TEXT SHOWN
|Deputy Prime Minister Pham Binh Minh attends the US Security Council discussion on climate change and security at the invitation of Germany's Federal Foreign Minister Heiko Maas. (Photo: VNA)
Addressing a high-level online discussion on climate change and security of the UN Security Council on July 24, Minh dwelled on the profound impact of climate change on the livelihood, lives, food security and water resources of millions of people.
Vietnam is one of the countries seriously affected by climate change, especially sea level rise and saline intrusion in the Mekong Delta, therefore effective measures to cope with climate change are of strategic significance for the country’s sustainable development, stressed Minh.
According to the Vietnamese Deputy Prime Minister, strengthening international cooperation is a key factor behind sustainable peace and prosperity for all people worldwide. He called on the UN Security Council to address the root causes of conflict such as poverty, inequality, militarism and disregard for international law.
The Deputy Prime Minister suggested that the Security Council should supplement the analysis of the impact of climate change in assessing conflicts, in order to develop a comprehensive strategy for conflict and crisis management, with special attention given to supporting developing, underdeveloped, small islands as well as landlocked countries vulnerable to climate change.
“Climate change is a global challenge that requires global solutions through multilateral cooperation coordinated by the United Nations,” he emphasized.

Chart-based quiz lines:
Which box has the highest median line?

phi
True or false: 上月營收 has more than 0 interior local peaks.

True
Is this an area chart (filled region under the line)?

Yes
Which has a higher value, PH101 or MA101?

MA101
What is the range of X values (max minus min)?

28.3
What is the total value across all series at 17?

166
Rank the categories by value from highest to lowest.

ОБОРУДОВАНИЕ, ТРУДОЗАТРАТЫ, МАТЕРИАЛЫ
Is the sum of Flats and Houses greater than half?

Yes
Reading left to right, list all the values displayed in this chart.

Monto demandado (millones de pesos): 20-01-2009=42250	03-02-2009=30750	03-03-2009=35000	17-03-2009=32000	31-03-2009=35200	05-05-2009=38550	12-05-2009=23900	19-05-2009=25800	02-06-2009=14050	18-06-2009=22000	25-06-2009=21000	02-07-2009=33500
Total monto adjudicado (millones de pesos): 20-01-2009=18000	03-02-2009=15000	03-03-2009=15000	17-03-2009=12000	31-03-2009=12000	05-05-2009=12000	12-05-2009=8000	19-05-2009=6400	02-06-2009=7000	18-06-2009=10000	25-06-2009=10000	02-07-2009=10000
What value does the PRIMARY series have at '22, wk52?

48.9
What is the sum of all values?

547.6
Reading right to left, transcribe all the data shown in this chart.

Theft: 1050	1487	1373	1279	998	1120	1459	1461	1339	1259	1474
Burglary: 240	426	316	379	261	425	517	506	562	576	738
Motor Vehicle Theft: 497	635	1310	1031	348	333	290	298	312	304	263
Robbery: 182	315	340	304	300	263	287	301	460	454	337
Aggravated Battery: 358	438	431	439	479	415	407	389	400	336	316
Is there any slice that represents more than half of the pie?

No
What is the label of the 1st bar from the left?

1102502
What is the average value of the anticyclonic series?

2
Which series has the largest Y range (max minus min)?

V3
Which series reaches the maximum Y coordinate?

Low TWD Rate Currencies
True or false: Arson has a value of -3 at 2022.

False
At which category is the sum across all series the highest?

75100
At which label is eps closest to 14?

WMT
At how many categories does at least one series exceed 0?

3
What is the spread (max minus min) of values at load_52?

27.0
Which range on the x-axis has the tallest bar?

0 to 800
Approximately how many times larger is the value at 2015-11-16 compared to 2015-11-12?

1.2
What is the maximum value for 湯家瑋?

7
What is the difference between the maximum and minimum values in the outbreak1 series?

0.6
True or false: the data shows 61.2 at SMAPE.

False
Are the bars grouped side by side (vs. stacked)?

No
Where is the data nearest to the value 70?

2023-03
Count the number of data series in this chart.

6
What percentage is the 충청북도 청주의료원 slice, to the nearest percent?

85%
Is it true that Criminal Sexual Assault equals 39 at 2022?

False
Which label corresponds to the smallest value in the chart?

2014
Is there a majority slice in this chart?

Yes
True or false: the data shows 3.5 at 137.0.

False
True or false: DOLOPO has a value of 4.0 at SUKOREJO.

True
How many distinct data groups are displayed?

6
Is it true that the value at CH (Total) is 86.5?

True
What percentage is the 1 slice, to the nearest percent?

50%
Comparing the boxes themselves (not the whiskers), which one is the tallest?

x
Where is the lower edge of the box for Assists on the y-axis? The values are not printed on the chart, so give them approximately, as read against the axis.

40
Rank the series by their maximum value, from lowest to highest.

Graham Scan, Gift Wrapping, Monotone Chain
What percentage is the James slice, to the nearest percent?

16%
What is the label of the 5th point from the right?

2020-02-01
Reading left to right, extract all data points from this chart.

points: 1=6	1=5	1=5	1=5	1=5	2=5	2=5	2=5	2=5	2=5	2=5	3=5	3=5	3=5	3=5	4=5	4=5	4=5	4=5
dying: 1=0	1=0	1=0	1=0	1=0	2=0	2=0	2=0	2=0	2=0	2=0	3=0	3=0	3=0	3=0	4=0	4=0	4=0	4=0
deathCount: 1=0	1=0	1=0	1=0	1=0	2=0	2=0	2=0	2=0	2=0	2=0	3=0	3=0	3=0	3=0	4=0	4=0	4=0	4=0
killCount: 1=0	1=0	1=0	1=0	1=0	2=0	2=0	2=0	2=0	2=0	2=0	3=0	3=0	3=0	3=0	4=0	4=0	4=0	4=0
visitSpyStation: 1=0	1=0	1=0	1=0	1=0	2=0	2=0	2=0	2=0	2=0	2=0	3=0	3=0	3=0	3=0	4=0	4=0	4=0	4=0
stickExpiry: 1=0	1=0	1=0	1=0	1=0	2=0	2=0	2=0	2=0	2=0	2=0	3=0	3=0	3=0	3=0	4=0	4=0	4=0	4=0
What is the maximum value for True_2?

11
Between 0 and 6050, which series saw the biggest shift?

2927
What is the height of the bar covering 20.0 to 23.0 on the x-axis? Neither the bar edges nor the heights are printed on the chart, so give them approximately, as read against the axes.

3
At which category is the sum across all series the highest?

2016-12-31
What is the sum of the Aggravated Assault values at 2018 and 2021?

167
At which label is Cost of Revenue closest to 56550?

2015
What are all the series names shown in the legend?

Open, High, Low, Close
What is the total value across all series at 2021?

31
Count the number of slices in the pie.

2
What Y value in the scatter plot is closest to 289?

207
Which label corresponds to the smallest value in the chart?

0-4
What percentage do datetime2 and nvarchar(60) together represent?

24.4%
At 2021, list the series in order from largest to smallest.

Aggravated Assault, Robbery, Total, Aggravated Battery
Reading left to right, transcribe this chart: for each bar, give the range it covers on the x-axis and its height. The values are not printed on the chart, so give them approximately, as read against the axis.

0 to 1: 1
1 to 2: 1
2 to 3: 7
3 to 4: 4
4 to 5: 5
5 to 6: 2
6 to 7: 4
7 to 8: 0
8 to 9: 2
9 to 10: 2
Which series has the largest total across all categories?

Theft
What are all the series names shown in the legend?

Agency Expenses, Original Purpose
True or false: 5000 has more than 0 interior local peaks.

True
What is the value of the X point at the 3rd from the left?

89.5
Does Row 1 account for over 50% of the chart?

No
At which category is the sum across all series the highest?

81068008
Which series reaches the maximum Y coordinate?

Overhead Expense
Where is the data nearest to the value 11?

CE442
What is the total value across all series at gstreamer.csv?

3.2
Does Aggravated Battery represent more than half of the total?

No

PROBLEM DETAILS
In the text above about the Security Council discussion on climate change, which root causes of conflict did Minh call on the Council to address?

ANSWER SPACE
Poverty, inequality, militarism and disregard for international law.